Baumeister provides the following self-concept definition: The self-concept is an important term for both social and humanistic psychology. Lewis suggests that development of a concept of self has two aspects: The child realizes that they exist as a separate entity from others and that they continue to exist over time and space.
According to Lewis awareness of the existential self begins as young as two to three months old and arises in part due to the relation the child has with the world. For example, the child smiles and someone smiles back, or the child touches a mobile and sees it move.
Just as other objects including people have properties that can be experienced big, small, red, smooth and so on so the child is becoming aware of him or her self as an object which can be experienced and which has properties.

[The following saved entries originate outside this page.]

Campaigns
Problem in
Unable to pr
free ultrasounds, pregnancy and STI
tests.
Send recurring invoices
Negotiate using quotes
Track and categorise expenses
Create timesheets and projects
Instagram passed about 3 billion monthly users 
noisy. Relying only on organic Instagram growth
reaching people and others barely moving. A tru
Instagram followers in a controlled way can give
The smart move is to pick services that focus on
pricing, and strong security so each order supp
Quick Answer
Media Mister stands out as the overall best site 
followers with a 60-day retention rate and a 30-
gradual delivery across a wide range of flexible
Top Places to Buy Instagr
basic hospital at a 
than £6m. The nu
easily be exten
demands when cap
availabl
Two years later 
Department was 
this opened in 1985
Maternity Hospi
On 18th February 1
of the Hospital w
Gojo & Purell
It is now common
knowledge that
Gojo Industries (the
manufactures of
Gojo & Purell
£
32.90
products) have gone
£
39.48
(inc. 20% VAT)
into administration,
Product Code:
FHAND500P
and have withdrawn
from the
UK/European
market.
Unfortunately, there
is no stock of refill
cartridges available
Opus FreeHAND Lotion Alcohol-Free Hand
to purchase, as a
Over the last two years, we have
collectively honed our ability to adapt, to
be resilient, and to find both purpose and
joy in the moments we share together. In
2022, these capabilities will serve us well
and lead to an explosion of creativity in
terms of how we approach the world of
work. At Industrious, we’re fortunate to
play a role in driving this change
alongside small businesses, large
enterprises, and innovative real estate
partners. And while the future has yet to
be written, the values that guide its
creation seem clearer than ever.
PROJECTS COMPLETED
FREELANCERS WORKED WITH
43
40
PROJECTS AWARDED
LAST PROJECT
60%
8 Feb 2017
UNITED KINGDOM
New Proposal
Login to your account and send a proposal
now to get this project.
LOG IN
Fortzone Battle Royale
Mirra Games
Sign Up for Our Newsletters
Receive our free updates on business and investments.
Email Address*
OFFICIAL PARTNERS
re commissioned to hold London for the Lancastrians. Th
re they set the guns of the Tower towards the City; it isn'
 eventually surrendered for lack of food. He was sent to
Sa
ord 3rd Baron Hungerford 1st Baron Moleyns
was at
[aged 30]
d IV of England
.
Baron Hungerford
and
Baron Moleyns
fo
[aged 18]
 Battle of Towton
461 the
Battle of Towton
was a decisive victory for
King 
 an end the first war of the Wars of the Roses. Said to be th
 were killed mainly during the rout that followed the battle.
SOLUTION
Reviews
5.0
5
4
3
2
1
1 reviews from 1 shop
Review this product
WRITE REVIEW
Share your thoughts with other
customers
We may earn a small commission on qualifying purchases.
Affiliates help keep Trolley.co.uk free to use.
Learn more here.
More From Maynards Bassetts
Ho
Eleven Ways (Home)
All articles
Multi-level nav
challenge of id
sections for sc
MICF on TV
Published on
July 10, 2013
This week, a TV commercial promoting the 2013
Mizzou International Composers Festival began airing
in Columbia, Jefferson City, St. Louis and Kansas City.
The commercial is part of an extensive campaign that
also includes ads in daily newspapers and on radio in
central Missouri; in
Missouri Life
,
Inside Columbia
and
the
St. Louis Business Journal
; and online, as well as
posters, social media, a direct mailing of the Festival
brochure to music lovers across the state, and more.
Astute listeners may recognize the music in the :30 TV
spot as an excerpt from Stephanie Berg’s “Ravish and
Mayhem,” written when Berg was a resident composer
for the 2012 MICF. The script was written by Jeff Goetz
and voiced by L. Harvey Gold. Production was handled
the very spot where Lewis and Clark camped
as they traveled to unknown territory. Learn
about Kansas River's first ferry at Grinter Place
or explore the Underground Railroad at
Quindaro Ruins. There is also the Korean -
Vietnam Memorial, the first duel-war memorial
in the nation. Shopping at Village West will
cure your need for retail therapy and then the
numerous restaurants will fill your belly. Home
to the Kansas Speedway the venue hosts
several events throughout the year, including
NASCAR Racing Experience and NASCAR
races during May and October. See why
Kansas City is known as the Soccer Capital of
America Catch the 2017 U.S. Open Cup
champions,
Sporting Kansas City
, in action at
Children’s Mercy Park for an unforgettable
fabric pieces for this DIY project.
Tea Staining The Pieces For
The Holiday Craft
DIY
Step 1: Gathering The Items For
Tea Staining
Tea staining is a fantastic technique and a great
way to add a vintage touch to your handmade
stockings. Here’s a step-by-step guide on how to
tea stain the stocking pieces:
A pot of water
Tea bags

The self too can be put into categories such as age, gender, size or skill. Later, self-description also begins to include reference to internal psychological traits, comparative evaluations and to how others see them.
Carl Rogers believes that the self-concept has three different components: Indeed a person with anorexia who is thin may have a self image in which the person believes they are fat.
Kuhn investigated the self-image by using The Twenty Statements Test. He found that the responses could be divided into two major groups.
These were social roles external or objective aspects of oneself such as son, teacher, friend and personality traits internal or affective aspects of oneself such as gregarious, impatient, humorous. We are all social beings whose behavior is shaped to some extent by the roles we play.
Such roles as student, housewife, or member of the football team not only help others to recognize us but also help us to know what is expected of us in various situations. These are the third dimension of our self-descriptions.
Typically young people describe themselves more in terms of personal traits, whereas older people feel defined to a greater extent by their social roles. Self-esteem the extent to which you value yourself Self-esteem also known as self-worth refers to the extent to which we like accept or approve of ourselves, or how much we value ourselves.
Self-esteem always involves a degree of evaluation and we may have either a positive or a negative view of ourselves. For example, Harrill Self Esteem Inventory is a questionnaire comprising 15 statements about a range of interest. Morse and Gergen showed that in uncertain or anxiety-arousing situations our self-esteem may change rapidly.
Participants were waiting for a job interview in a waiting room. They were sat with another candidate a confederate of the experimenter in one of two conditions: Clean - dressed in a smart suit, carrying a briefcase opened to reveal a slide rule and books.That is, the self-concept is more likely to change by internalizing public behavior than by internalizing behavior that is identical but lacks the interper- sonal context.
Defining The Formation of Self-Concept. Image Source. Self-concept is simply the image that we have. How precisely does this without anyone else's help image shape and change after some time? CHAPTER 15 Self-Concept Identity Identity is an individual’s conscious description of who he is.
A client’s identity is assessed by asking the person to describe oneself. This description of .
Self-concept is the image that we have of ourselves. How exactly does this self-image form and change over time? This image develops in a number of ways but is particularly influenced by our interactions with important people in our lives.
Self-concept tends to be more malleable when people are younger and still going through the process of self-discovery and identity formation. As people age, self-perceptions become much more detailed and organized as people form a better idea of who they are and what is important to them.
Formation & Change - Self-Concept Formation & Change - Self-Concept This assignment is about how a person constructs their self-concept and how they then.